### Data for this task

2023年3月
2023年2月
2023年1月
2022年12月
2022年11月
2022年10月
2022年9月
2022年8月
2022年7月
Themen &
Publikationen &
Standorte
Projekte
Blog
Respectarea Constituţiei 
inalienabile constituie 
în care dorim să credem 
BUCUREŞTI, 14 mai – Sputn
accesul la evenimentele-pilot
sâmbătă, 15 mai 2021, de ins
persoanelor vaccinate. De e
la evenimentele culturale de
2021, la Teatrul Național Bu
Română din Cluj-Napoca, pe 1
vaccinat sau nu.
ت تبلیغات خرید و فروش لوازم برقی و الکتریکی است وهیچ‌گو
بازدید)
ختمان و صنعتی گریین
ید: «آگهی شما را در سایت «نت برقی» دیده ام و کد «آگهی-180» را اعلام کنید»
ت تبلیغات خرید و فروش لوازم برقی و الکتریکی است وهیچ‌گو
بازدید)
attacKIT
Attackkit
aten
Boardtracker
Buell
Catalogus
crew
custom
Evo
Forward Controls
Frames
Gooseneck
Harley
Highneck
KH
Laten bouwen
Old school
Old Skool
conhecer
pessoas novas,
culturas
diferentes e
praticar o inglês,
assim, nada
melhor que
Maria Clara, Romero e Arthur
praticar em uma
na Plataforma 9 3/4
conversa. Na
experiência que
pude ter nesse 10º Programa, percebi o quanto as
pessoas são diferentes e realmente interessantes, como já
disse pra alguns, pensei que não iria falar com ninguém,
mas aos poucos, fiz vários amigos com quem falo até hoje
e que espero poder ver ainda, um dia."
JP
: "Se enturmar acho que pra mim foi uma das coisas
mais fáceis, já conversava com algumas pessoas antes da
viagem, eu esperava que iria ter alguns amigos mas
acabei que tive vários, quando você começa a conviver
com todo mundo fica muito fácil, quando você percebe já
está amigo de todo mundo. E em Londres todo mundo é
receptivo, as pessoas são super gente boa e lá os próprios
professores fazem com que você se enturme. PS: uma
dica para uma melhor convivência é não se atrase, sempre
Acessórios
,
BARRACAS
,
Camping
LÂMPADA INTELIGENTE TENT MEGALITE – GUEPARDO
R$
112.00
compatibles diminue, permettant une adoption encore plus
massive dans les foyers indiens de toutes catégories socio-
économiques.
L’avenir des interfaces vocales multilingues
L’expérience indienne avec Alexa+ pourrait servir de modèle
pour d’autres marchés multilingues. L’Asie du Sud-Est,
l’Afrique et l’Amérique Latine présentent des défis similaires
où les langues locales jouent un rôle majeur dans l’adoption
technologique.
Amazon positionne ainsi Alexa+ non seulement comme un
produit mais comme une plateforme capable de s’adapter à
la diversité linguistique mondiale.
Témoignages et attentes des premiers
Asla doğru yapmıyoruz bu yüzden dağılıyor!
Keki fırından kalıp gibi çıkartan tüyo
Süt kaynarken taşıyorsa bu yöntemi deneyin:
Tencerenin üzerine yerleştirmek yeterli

### Work required
Your response should hold the lines from the first line of the entries above through the line with "Română din Cluj-Napoca, pe 1", each retyped exactly, and nothing else.

### Solution to this exercise
2023年3月
2023年2月
2023年1月
2022年12月
2022年11月
2022年10月
2022年9月
2022年8月
2022年7月
Themen &
Publikationen &
Standorte
Projekte
Blog
Respectarea Constituţiei 
inalienabile constituie 
în care dorim să credem 
BUCUREŞTI, 14 mai – Sputn
accesul la evenimentele-pilot
sâmbătă, 15 mai 2021, de ins
persoanelor vaccinate. De e
la evenimentele culturale de
2021, la Teatrul Național Bu
Română din Cluj-Napoca, pe 1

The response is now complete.